_Stored data_
++++
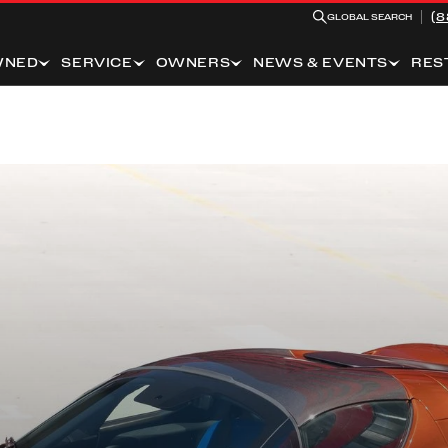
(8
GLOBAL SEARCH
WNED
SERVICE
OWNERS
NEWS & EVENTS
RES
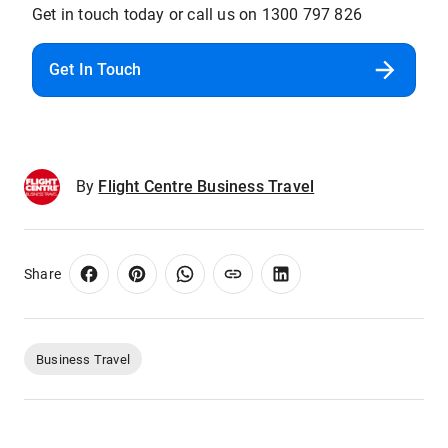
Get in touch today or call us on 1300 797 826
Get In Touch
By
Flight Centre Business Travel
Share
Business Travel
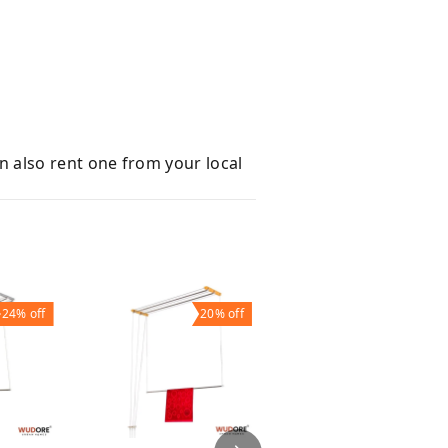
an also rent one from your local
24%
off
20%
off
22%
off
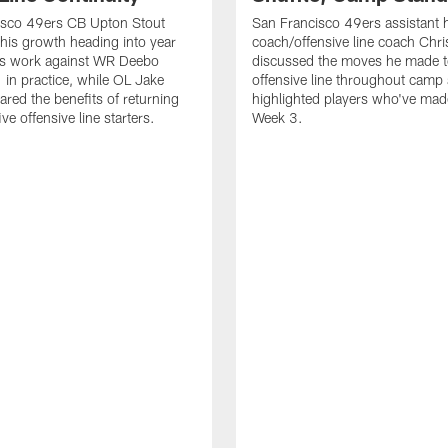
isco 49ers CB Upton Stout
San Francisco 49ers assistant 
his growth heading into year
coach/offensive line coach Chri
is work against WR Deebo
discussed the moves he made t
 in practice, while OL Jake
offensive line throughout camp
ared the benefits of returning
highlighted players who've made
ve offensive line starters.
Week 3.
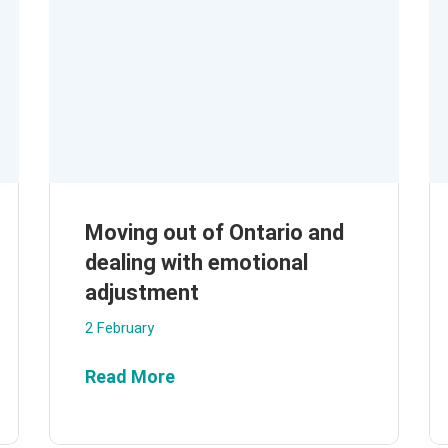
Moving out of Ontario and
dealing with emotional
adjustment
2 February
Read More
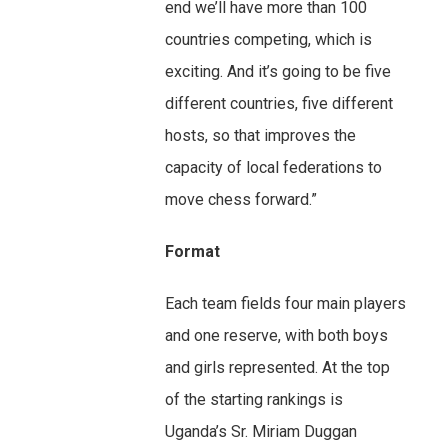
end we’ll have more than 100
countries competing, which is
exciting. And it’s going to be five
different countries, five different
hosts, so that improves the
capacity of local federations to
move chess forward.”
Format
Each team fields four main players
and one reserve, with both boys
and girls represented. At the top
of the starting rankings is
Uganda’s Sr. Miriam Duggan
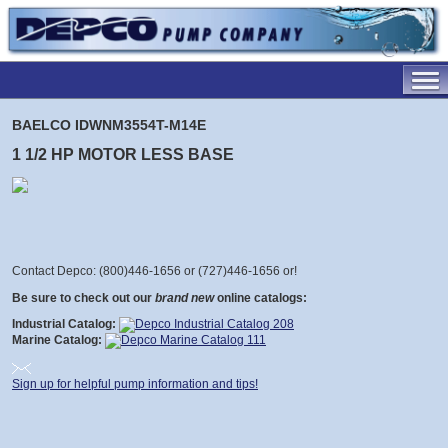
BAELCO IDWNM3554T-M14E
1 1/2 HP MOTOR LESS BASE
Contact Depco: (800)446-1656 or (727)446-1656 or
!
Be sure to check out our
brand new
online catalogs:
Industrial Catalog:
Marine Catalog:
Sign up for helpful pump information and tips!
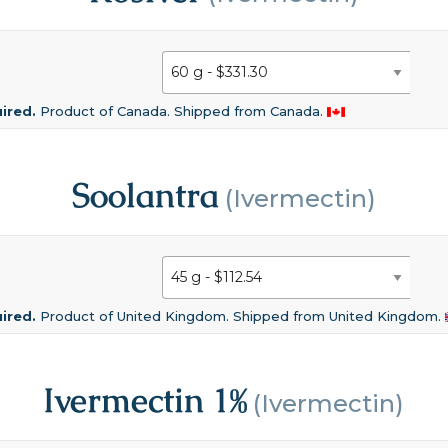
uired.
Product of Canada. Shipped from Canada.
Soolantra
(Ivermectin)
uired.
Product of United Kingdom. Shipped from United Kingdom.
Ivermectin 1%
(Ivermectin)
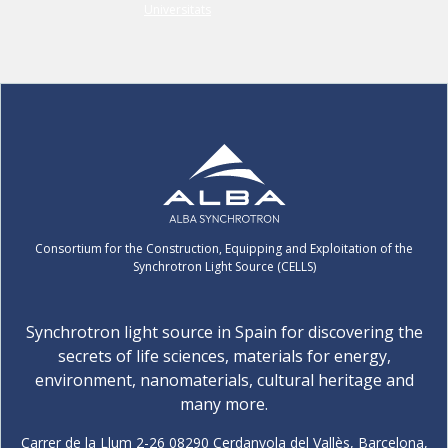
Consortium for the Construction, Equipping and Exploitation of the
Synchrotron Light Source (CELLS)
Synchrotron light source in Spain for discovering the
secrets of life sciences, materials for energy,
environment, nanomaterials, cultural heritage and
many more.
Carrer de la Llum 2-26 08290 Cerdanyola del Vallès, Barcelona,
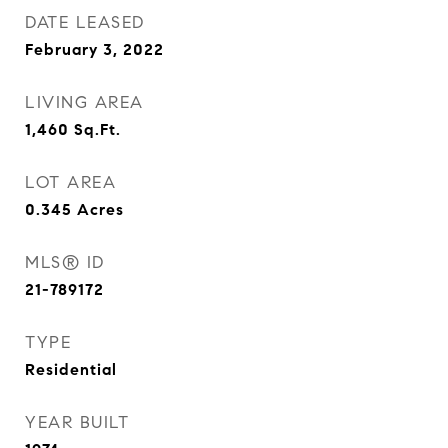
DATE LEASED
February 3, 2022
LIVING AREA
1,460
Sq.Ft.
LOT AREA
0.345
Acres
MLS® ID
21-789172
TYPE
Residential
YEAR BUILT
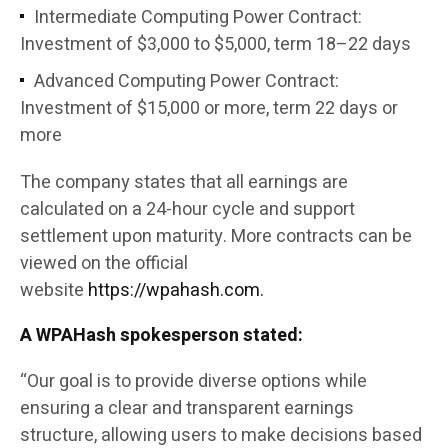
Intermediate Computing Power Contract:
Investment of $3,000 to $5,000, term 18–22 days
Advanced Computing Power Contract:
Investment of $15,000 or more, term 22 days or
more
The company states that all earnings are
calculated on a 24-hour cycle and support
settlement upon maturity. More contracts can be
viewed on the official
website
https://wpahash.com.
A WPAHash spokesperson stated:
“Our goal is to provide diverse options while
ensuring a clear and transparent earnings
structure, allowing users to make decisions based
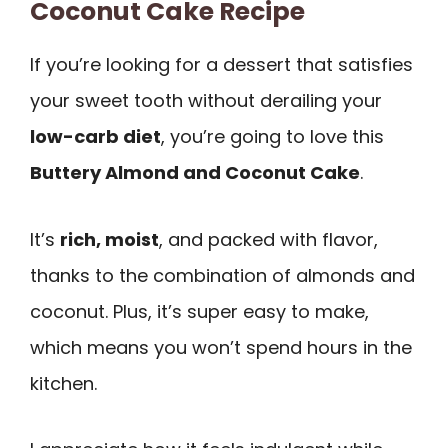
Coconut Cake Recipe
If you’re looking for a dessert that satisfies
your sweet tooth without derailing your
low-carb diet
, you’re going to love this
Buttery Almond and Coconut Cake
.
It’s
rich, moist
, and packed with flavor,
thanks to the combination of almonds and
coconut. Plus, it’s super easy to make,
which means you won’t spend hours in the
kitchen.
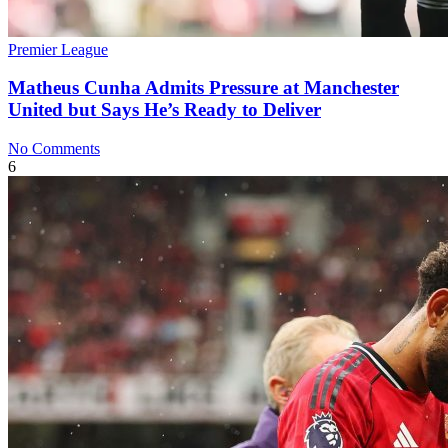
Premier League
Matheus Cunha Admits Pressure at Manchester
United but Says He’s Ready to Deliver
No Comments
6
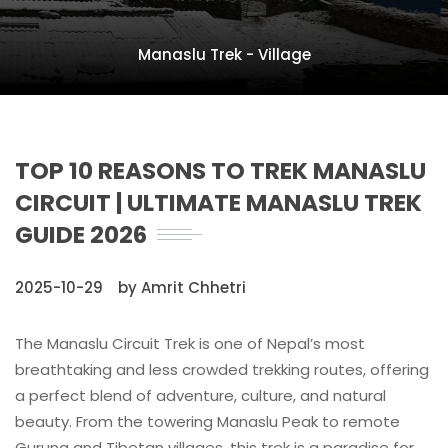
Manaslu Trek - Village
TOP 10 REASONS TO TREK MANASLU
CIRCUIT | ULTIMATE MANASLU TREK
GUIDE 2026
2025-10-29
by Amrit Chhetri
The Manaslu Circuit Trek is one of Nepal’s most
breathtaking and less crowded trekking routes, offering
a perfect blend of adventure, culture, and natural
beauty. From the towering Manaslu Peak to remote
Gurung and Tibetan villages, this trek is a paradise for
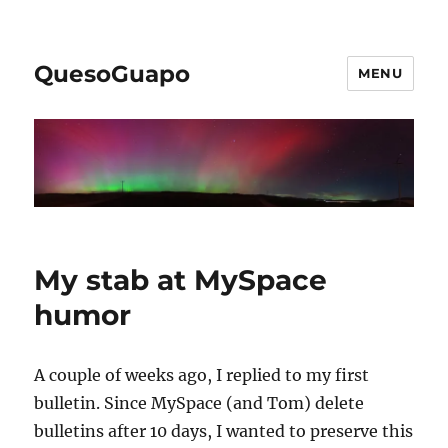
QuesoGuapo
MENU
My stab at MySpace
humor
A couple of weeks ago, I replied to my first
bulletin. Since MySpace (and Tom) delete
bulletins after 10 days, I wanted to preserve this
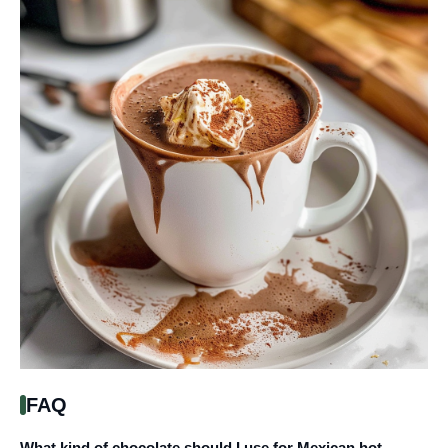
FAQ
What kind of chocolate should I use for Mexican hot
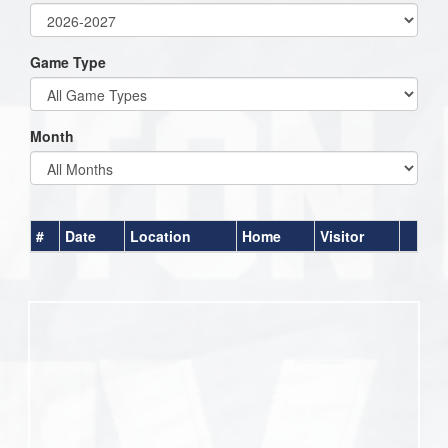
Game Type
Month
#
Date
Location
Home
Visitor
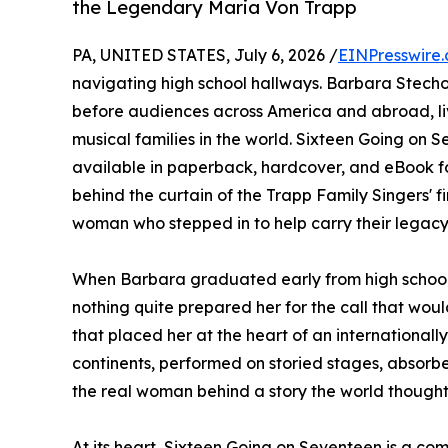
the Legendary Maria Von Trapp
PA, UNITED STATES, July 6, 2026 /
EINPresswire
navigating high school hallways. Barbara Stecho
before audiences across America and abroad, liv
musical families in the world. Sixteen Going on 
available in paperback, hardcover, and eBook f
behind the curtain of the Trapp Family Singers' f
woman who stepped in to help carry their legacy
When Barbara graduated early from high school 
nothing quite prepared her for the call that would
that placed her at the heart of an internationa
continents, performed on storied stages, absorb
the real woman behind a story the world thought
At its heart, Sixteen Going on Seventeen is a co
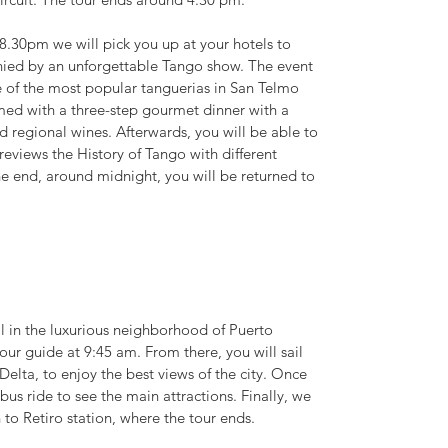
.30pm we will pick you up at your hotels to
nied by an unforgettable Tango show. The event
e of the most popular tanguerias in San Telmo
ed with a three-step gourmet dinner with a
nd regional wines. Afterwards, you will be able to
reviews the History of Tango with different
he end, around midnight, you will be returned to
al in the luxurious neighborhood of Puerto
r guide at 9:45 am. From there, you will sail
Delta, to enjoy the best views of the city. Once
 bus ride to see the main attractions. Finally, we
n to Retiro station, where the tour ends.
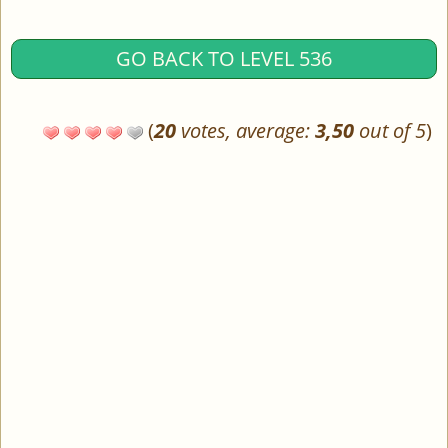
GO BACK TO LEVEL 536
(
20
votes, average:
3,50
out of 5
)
++++
_Exercise requirements_
Using the records above, find and show each line with the string "that".

_Output for this exercise_
hosts, so that improves the
The company states that all earnings are
If you’re looking for a dessert that satisfies
nothing quite prepared her for the call that would
that placed her at the heart of an internationa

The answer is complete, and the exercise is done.